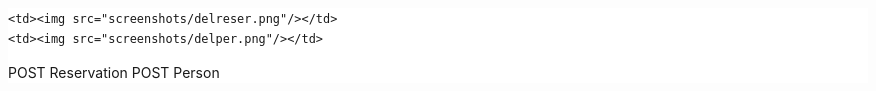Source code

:     <td><img src="screenshots/delreser.png"/></td>
    <td><img src="screenshots/delper.png"/></td>
  </tr>
     <th>POST Reservation</th>
    <th>POST Person</th>
  <tr>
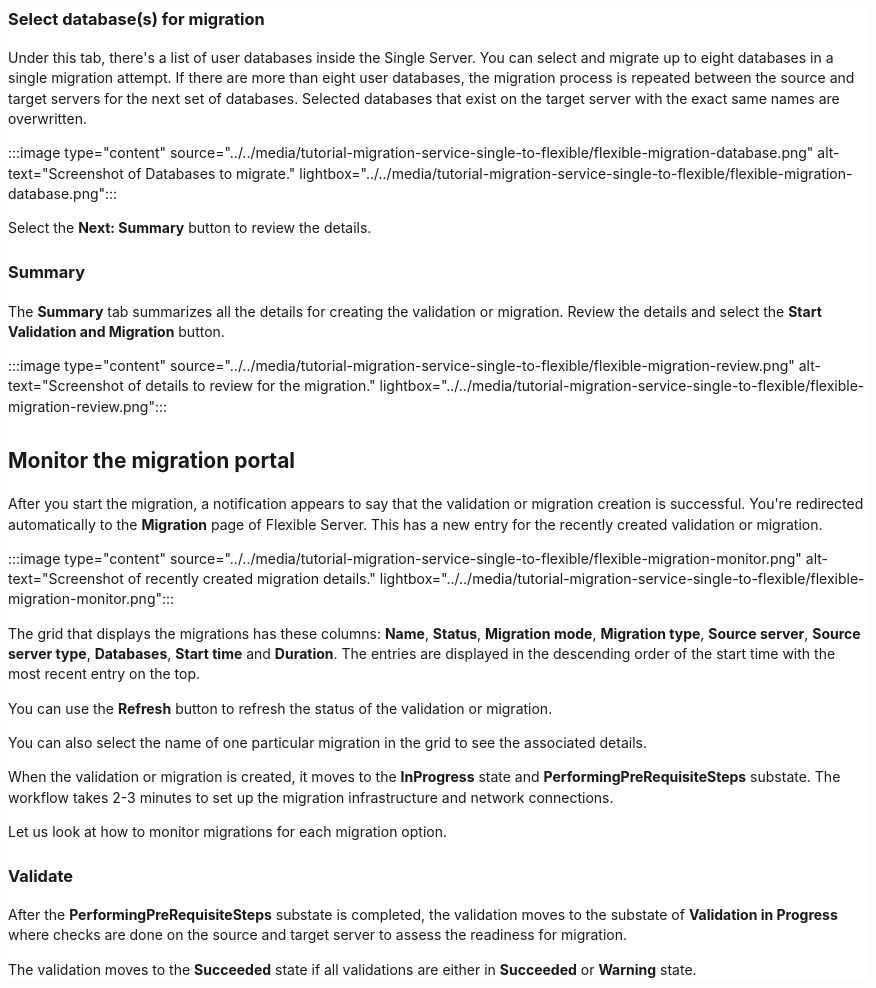 ### Select database(s) for migration

Under this tab, there's a list of user databases inside the Single Server. You can select and migrate up to eight databases in a single migration attempt. If there are more than eight user databases, the migration process is repeated between the source and target servers for the next set of databases. Selected databases that exist on the target server with the exact same names are overwritten.

:::image type="content" source="../../media/tutorial-migration-service-single-to-flexible/flexible-migration-database.png" alt-text="Screenshot of Databases to migrate." lightbox="../../media/tutorial-migration-service-single-to-flexible/flexible-migration-database.png":::

Select the **Next: Summary** button to review the details.

### Summary

The **Summary** tab summarizes all the details for creating the validation or migration. Review the details and select the **Start Validation and Migration** button.

:::image type="content" source="../../media/tutorial-migration-service-single-to-flexible/flexible-migration-review.png" alt-text="Screenshot of details to review for the migration." lightbox="../../media/tutorial-migration-service-single-to-flexible/flexible-migration-review.png":::

## Monitor the migration portal

After you start the migration, a notification appears to say that the validation or migration creation is successful. You're redirected automatically to the **Migration** page of Flexible Server. This has a new entry for the recently created validation or migration.

:::image type="content" source="../../media/tutorial-migration-service-single-to-flexible/flexible-migration-monitor.png" alt-text="Screenshot of recently created migration details." lightbox="../../media/tutorial-migration-service-single-to-flexible/flexible-migration-monitor.png":::

The grid that displays the migrations has these columns: **Name**, **Status**, **Migration mode**, **Migration type**, **Source server**, **Source server type**, **Databases**, **Start time** and **Duration**. The entries are displayed in the descending order of the start time with the most recent entry on the top.

You can use the **Refresh** button to refresh the status of the validation or migration.

You can also select the name of one particular migration in the grid to see the associated details.

When the validation or migration is created, it moves to the **InProgress** state and **PerformingPreRequisiteSteps** substate. The workflow takes 2-3 minutes to set up the migration infrastructure and network connections.

Let us look at how to monitor migrations for each migration option.

### Validate

After the **PerformingPreRequisiteSteps** substate is completed, the validation moves to the substate of **Validation in Progress** where checks are done on the source and target server to assess the readiness for migration.

The validation moves to the **Succeeded** state if all validations are either in **Succeeded** or **Warning** state.
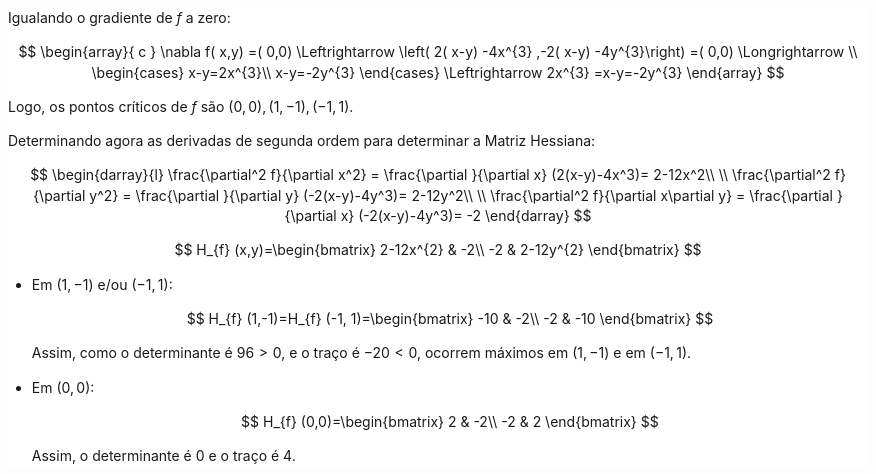 Igualando o gradiente de $f$ a zero:

$$
\begin{array}{ c }
\nabla f( x,y) =( 0,0) \Leftrightarrow \left( 2( x-y) -4x^{3} ,-2( x-y) -4y^{3}\right) =( 0,0) \Longrightarrow \\
\begin{cases}
x-y=2x^{3}\\
x-y=-2y^{3}
\end{cases} \Leftrightarrow 2x^{3} =x-y=-2y^{3}
\end{array}
$$

Logo, os pontos críticos de $f$ são $(0,0), (1,-1), (-1, 1)$.

Determinando agora as derivadas de segunda ordem para determinar a Matriz Hessiana:

$$
\begin{darray}{l}
\frac{\partial^2 f}{\partial x^2} = \frac{\partial }{\partial x} (2(x-y)-4x^3)= 2-12x^2\\
\\
\frac{\partial^2 f}{\partial y^2} = \frac{\partial }{\partial y} (-2(x-y)-4y^3)= 2-12y^2\\
\\
\frac{\partial^2 f}{\partial x\partial y} = \frac{\partial }{\partial x} (-2(x-y)-4y^3)= -2
\end{darray}
$$

$$
H_{f} (x,y)=\begin{bmatrix}
2-12x^{2} & -2\\
-2 & 2-12y^{2}
\end{bmatrix}
$$

- Em $(1,-1)$ e/ou $(-1,1)$:

  $$
  H_{f} (1,-1)=H_{f} (-1, 1)=\begin{bmatrix}
  -10 & -2\\
  -2 & -10
  \end{bmatrix}
  $$

  Assim, como o determinante é $96 > 0$, e o traço é $-20 < 0$, ocorrem máximos em $(1,-1)$ e em $(-1,1)$.

- Em $(0,0)$:

  $$
  H_{f} (0,0)=\begin{bmatrix}
  2 & -2\\
  -2 & 2
  \end{bmatrix}
  $$

  Assim, o determinante é $0$ e o traço é $4$.
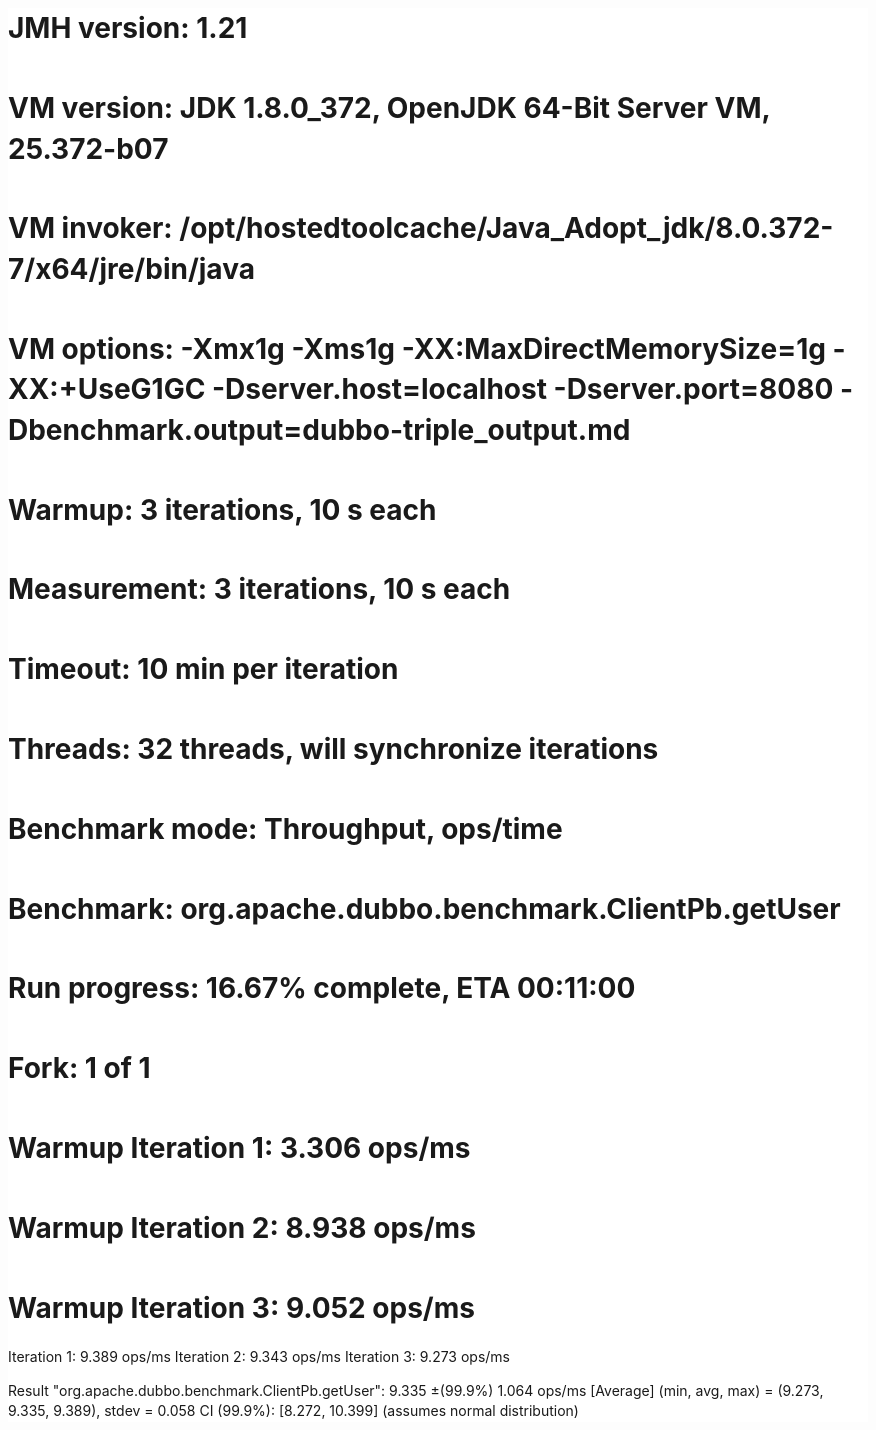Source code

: 
# JMH version: 1.21
# VM version: JDK 1.8.0_372, OpenJDK 64-Bit Server VM, 25.372-b07
# VM invoker: /opt/hostedtoolcache/Java_Adopt_jdk/8.0.372-7/x64/jre/bin/java
# VM options: -Xmx1g -Xms1g -XX:MaxDirectMemorySize=1g -XX:+UseG1GC -Dserver.host=localhost -Dserver.port=8080 -Dbenchmark.output=dubbo-triple_output.md
# Warmup: 3 iterations, 10 s each
# Measurement: 3 iterations, 10 s each
# Timeout: 10 min per iteration
# Threads: 32 threads, will synchronize iterations
# Benchmark mode: Throughput, ops/time
# Benchmark: org.apache.dubbo.benchmark.ClientPb.getUser

# Run progress: 16.67% complete, ETA 00:11:00
# Fork: 1 of 1
# Warmup Iteration   1: 3.306 ops/ms
# Warmup Iteration   2: 8.938 ops/ms
# Warmup Iteration   3: 9.052 ops/ms
Iteration   1: 9.389 ops/ms
Iteration   2: 9.343 ops/ms
Iteration   3: 9.273 ops/ms


Result "org.apache.dubbo.benchmark.ClientPb.getUser":
  9.335 ±(99.9%) 1.064 ops/ms [Average]
  (min, avg, max) = (9.273, 9.335, 9.389), stdev = 0.058
  CI (99.9%): [8.272, 10.399] (assumes normal distribution)

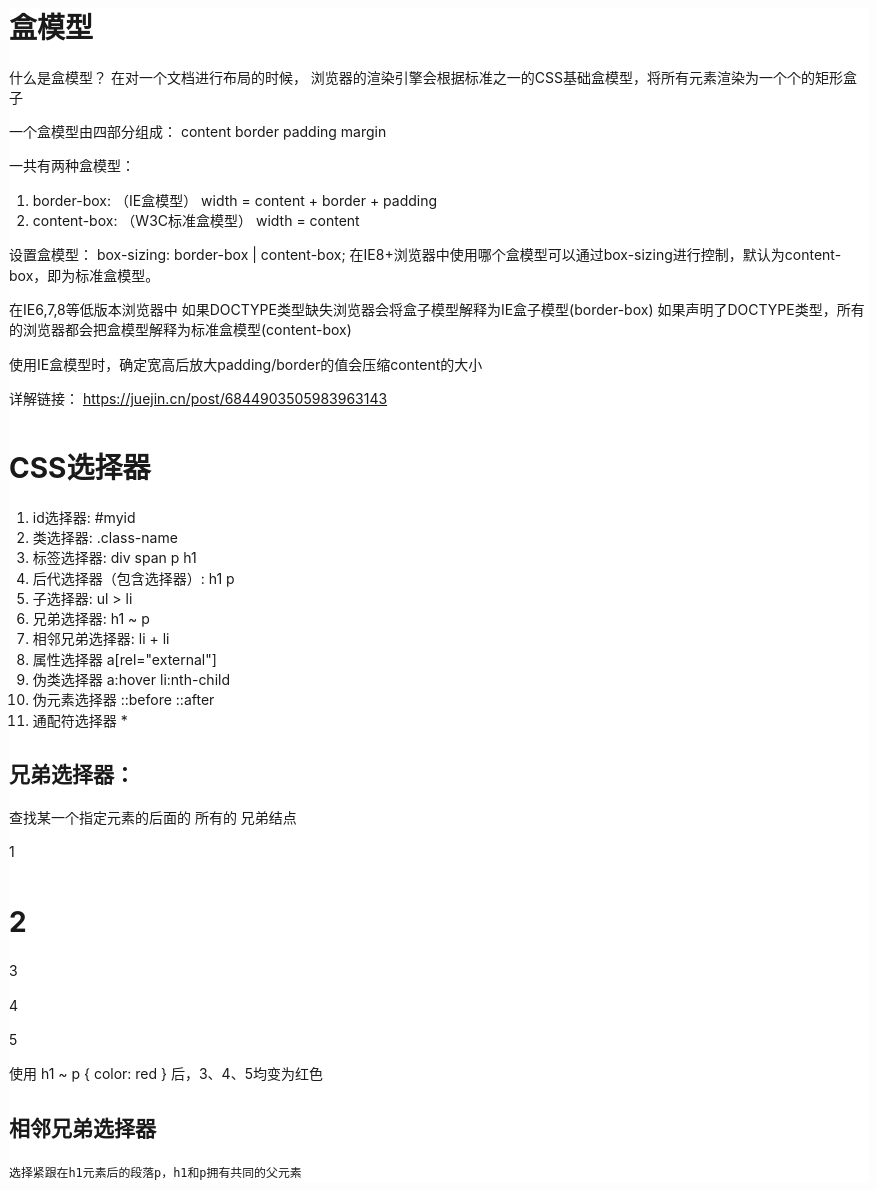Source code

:# 盒模型
  什么是盒模型？
  在对一个文档进行布局的时候， 浏览器的渲染引擎会根据标准之一的CSS基础盒模型，将所有元素渲染为一个个的矩形盒子

  一个盒模型由四部分组成：
  content border padding margin

  一共有两种盒模型：
  1. border-box: （IE盒模型）
  width = content + border + padding
  2. content-box: （W3C标准盒模型）
  width = content

  设置盒模型：
  box-sizing: border-box | content-box;
  在IE8+浏览器中使用哪个盒模型可以通过box-sizing进行控制，默认为content-box，即为标准盒模型。

  在IE6,7,8等低版本浏览器中
  如果DOCTYPE类型缺失浏览器会将盒子模型解释为IE盒子模型(border-box)
  如果声明了DOCTYPE类型，所有的浏览器都会把盒模型解释为标准盒模型(content-box)

  使用IE盒模型时，确定宽高后放大padding/border的值会压缩content的大小

  详解链接：
  https://juejin.cn/post/6844903505983963143

# CSS选择器
  1. id选择器: #myid
  2. 类选择器: .class-name
  3. 标签选择器: div span p h1
  4. 后代选择器（包含选择器）: h1 p
  5. 子选择器: ul > li
  6. 兄弟选择器: h1 ~ p
  7. 相邻兄弟选择器: li + li
  8. 属性选择器 a[rel="external"]
  9. 伪类选择器  a:hover li:nth-child
  10. 伪元素选择器 ::before ::after
  11. 通配符选择器 *


  ## 兄弟选择器：
  查找某一个指定元素的后面的 所有的 兄弟结点
    <p>1</p>
    <h1>2</h1>
    <p>3</p>
    <p>4</p>
    <p>5</p>
  使用 h1 ~ p { color: red } 后，3、4、5均变为红色

  ## 相邻兄弟选择器
    选择紧跟在h1元素后的段落p，h1和p拥有共同的父元素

§ Action item: Gather every line of the items above that contains "bmatrix", and copy each one in full.

§ Answer box:
H_{f} (x,y)=\begin{bmatrix}
\end{bmatrix}
  H_{f} (1,-1)=H_{f} (-1, 1)=\begin{bmatrix}
  \end{bmatrix}
  H_{f} (0,0)=\begin{bmatrix}
  \end{bmatrix}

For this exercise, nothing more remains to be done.